WHAT YOU HAVE TO DO
Transcribe word for word the portion of the Hive-BigQuery forum thread below, starting with "Vishal Verma" and going on through "these two steps.".

INSERT Issue with hive-bigquery-storage-handler

173 views
Skip to first unread message

Vishal Verma

unread,
Feb 15, 2022, 10:33:41 PM2/15/22
to Google Cloud Dataproc Discussions
We have got a requirement from one of our client to setup Hive/Spark on VM and its connectivity with BigQuery. They don't want to use Dataproc as a solution for this.
We setup a VM with Hadoop/Hive and configured it with GCS and BigQuery connector. We got a reference from this repository (https://github.com/GoogleCloudDataproc/hive-bigquery-storage-handler)  and used it for our Hive-BigQuery connectivity. We are able to fetch record in Hive shell from underline BQ storage but somehow INSERTS are not working. It's showing us Success message but no records are inserted actually. I just followed these two steps.
i) Created table in Hive Shell:
CREATE TABLE bq_test (name string, age bigint)

PROVIDED DATA
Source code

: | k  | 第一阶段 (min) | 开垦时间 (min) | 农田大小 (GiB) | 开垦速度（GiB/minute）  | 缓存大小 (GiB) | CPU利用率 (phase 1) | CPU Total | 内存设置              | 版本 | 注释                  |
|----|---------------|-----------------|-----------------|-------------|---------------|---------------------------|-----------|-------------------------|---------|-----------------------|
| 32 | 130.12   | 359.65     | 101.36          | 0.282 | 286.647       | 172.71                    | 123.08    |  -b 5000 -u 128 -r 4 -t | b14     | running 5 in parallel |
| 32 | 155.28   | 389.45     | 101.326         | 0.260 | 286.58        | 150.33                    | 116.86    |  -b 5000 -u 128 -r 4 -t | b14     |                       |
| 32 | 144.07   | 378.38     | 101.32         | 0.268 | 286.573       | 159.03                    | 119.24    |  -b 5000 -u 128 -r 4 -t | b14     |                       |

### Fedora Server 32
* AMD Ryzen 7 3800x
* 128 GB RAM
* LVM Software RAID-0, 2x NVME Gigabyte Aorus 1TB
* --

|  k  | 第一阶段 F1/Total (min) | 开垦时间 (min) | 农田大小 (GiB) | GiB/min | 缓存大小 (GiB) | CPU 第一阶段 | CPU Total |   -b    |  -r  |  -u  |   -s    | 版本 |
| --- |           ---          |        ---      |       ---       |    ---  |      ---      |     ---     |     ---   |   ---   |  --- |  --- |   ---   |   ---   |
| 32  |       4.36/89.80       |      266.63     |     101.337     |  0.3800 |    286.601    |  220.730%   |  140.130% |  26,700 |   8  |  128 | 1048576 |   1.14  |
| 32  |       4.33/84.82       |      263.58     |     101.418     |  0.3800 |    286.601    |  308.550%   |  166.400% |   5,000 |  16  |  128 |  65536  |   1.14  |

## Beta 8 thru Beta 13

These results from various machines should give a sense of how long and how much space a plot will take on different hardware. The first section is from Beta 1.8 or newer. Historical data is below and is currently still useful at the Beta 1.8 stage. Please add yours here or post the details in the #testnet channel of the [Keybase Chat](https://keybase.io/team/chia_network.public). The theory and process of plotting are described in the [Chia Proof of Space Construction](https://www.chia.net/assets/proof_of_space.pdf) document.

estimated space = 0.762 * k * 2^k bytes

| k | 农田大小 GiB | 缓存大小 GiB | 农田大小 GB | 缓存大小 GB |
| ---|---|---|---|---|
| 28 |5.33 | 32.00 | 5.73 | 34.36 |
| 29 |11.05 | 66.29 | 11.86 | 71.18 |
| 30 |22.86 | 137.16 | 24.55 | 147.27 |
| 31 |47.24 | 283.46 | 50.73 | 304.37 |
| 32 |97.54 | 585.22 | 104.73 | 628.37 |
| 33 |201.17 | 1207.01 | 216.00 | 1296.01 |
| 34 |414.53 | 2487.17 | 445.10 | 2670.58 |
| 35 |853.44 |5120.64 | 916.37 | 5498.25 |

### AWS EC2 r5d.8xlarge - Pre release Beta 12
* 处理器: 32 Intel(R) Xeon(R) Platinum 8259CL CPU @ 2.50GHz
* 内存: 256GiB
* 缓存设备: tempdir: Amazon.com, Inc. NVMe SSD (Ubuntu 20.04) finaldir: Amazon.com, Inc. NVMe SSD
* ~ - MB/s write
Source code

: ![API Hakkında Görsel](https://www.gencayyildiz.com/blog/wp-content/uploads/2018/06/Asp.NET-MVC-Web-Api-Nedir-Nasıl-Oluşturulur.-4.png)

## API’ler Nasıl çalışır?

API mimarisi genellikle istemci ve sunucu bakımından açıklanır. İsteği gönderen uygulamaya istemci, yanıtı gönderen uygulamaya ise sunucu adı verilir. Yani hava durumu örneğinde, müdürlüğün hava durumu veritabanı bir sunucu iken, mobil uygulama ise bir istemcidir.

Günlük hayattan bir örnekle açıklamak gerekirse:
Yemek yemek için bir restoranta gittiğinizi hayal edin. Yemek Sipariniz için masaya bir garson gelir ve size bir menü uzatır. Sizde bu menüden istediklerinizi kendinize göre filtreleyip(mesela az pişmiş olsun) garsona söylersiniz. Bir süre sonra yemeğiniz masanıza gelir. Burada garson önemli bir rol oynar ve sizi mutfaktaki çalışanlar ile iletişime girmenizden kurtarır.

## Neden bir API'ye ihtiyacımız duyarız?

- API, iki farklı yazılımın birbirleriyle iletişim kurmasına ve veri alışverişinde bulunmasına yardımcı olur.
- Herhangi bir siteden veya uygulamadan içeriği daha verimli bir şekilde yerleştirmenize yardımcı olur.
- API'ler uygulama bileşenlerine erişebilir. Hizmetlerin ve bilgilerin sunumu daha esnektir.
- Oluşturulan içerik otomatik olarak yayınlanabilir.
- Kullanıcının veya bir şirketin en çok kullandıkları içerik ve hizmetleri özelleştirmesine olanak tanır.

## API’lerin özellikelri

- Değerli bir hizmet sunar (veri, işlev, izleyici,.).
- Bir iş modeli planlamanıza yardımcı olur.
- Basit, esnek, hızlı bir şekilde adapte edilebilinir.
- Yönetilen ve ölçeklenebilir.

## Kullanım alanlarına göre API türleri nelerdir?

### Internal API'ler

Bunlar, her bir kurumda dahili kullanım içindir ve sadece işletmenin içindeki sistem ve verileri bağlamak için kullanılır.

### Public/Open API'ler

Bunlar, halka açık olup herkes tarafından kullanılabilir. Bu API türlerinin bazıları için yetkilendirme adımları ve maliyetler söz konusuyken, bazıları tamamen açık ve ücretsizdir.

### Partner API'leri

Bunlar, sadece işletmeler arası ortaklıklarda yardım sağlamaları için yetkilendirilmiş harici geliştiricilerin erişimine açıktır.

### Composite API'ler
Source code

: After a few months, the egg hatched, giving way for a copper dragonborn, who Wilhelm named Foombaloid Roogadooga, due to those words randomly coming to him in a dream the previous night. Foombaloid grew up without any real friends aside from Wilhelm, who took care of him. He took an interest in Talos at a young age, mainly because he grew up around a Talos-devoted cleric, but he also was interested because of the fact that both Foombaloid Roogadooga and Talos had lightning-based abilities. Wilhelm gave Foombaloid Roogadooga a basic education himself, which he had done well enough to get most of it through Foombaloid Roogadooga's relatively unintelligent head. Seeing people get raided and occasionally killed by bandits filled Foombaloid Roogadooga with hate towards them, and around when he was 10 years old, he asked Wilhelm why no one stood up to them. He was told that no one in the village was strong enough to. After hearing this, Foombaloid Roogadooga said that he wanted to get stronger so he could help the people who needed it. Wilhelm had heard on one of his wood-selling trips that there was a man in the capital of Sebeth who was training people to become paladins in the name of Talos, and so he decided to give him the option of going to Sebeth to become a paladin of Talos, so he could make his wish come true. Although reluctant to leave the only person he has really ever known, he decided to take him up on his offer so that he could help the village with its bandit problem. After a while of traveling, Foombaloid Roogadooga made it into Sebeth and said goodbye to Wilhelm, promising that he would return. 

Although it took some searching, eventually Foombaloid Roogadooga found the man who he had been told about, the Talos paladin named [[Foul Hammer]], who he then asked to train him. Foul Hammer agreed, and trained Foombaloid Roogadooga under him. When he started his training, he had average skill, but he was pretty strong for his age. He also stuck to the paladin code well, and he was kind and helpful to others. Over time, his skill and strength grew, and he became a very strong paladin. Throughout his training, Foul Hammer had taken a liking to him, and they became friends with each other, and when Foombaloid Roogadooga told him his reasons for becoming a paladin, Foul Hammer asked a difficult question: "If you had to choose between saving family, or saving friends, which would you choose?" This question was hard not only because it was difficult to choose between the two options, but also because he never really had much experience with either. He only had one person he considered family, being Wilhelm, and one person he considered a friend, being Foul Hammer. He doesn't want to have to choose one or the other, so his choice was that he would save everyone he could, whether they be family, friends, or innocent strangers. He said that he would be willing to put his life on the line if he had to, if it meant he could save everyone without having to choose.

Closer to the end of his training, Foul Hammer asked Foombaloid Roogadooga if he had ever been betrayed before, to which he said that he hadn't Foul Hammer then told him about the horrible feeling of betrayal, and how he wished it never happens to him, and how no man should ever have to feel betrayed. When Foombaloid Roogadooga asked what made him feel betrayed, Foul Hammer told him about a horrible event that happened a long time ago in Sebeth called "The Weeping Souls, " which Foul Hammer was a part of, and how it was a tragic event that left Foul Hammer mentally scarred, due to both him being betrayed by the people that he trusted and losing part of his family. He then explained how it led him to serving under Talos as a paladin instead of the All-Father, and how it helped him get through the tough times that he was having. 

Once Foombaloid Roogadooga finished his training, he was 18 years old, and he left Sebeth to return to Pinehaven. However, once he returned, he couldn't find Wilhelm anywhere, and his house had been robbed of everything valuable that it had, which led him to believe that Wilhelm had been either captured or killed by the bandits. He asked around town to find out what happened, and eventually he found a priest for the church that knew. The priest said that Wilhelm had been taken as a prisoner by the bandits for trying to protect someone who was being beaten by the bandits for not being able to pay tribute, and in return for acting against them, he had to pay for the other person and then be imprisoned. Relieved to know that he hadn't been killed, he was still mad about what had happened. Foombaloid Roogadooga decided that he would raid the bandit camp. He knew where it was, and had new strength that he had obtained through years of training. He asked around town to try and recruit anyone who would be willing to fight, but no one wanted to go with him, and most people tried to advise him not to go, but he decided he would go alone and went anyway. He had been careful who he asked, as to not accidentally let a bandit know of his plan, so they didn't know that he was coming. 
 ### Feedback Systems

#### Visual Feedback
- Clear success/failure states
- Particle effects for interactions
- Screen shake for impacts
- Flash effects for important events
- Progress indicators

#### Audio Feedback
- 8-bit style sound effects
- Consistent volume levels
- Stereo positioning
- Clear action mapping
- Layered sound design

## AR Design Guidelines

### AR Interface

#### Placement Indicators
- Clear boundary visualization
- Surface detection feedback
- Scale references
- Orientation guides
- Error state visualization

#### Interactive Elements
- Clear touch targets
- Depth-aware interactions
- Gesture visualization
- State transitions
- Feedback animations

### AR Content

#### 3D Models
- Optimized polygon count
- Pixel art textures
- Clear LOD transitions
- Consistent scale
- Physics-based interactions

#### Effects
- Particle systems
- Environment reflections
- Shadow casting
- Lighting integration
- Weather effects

ANSWER AREA
Vishal Verma

unread,
Feb 15, 2022, 10:33:41 PM2/15/22
to Google Cloud Dataproc Discussions
We have got a requirement from one of our client to setup Hive/Spark on VM and its connectivity with BigQuery. They don't want to use Dataproc as a solution for this.
We setup a VM with Hadoop/Hive and configured it with GCS and BigQuery connector. We got a reference from this repository (https://github.com/GoogleCloudDataproc/hive-bigquery-storage-handler)  and used it for our Hive-BigQuery connectivity. We are able to fetch record in Hive shell from underline BQ storage but somehow INSERTS are not working. It's showing us Success message but no records are inserted actually. I just followed these two steps.